We release here the code for most of the main experiments in paper CREATOR: Tool Creation for Disentangling Abstract and Concrete Reasoning of Large Language Models, including the code of our framework and various baselines. We also release two new datasets: Creation Challenge and Tool Transfer here. Please refer to our paper for more details.
Please first install the packages needed for the experiment through
pip install -r requirements.txt
We will use the API from OpenAI to complete our experiment, so please put your OpenAI API key in file keys.txt
before the experiment. If you have more than one API key, please put one key in a line (our code supports the polling of keys).
In the tool use setting, we will also use the WolframAlpha API. Please put the WolframAlpha API key at the beginning of utils.py
, replacing the {Wolfram_Key}
.
All the datasets, including MATH, TabMWP, Creation Challenge and Tool Transfer dataset are provided in advance in corresponding folders.
All the codes are under the root folder. In the main experiment, we utilize three datasets, including two existing benchmarks, MATH and TabMWP, and one new dataset, Creation Challenge. We construct a folder for the experiment on each dataset. Each folder contains the dataset prepared in advance, and the prompt library that we will utilize to inspire the LLM's ability.

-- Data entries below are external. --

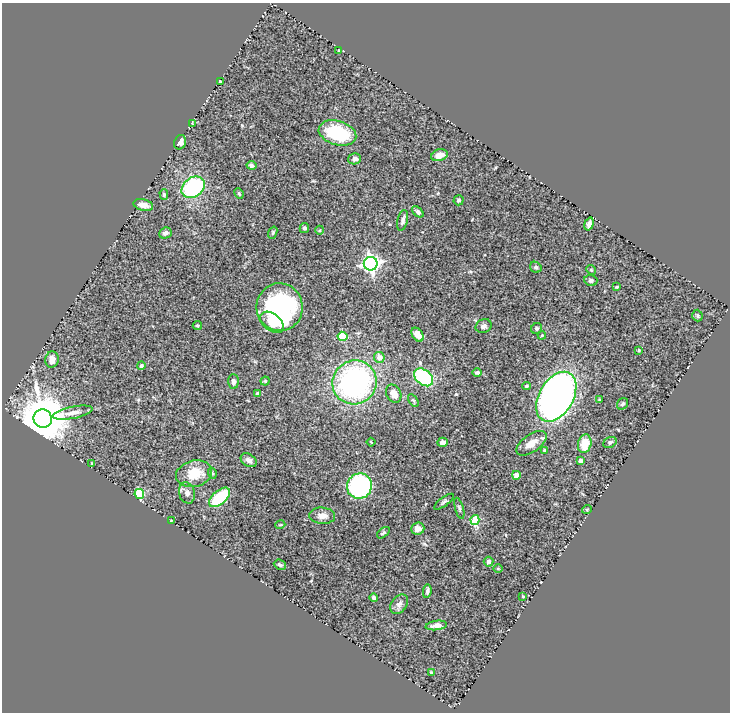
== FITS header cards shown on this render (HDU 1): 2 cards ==
NAXIS1  =                  728
NAXIS2  =                  710

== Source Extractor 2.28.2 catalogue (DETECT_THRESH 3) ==
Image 728 x 710 px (HDU 1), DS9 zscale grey, 1 PNG px = 1 image px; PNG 732 x 714 px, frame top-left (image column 1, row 710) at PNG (2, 3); each listed source drawn as its Kron ellipse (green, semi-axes under 4 px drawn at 4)
Background 0.891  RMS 0.04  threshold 0.12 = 3 sigma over >= 5 px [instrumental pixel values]
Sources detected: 86; all 86 listed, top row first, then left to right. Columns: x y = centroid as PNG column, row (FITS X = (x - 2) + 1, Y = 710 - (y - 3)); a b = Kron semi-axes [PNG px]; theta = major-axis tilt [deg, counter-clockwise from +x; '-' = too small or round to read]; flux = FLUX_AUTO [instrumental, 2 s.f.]
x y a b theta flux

Please run generate_CREATOR.py
for the CREATOR framework setting. In the code, please first choose one task from MATH, TabMWP and Creation Challenge. Specially, for Creation Challenge, you can choose from "normal", "utility hint" and "all hint" to reproduce our experiment on the role of hints for CREATOR framework.
The meaning of other hyper-parameters are illustrated below.
# The index of the OpenAI API key that we start to utilize
start_key = 0
# The temperature of the LLM we apply in generation
temperature = 0.3
# The path to the prompt file
prompt_creation = f"{task}/prompt_lib/prompt_CREATOR_creation.md"
prompt_decision = f"{task}/prompt_lib/prompt_CREATOR_decision.md"
prompt_rectification = f"{task}/prompt_lib/prompt_rectification.md"
# The file where we conduct execution
code_file = "code_exec/tmp0"
# The LLM we use, we also provide Text-Davinci-003 API in utils
gen_func = chat_api
# The upper bound of the rounds of rectification
rectify_limit = 0
You can also change the saving path. After a successful execution, the results will be recorded in the results
folder for each dataset.
We do not disentangle the tool creation and decision in this stage. Please run generate_toolcreate_whole.py
for this setting. Besides dataset, different modes can also be chosen under this setting. Other hyper-parameters keep the same meaning with the CREATOR setting.
Please run generate_cot.py
and generate_pot.py
for these two settings respectively. Under the chain-of-thought (CoT) and program-of-thought (PoT), we do not have hint modes any more. You can choose which dataset to conduct the experiments. Other hyper-parameters keep the same meaning with the CREATOR setting.
Please run generate_tooluse.py
to conduct experiments under tool-using setting. We leverage WolframAlpha as external API for the LLM to utilize. Under this setting, we test on MATH and TabMWP, and do not apply hint modes. Other hyper-parameters keep the same meaning with the CREATOR setting.
We also provide the codes and dataset about tool transfer in the discussion part of our paper. Same as the main experiment, we create a folder specifically for this experiment, and prepare the prompts and dataset in advanced.
Please run test_transfer.py
to reproduce our experiments. There are two modes that could be chosen, including "normal" and "hint". The meaning of all the other hyper-parameters are same as the CREATOR setting in our main experiment.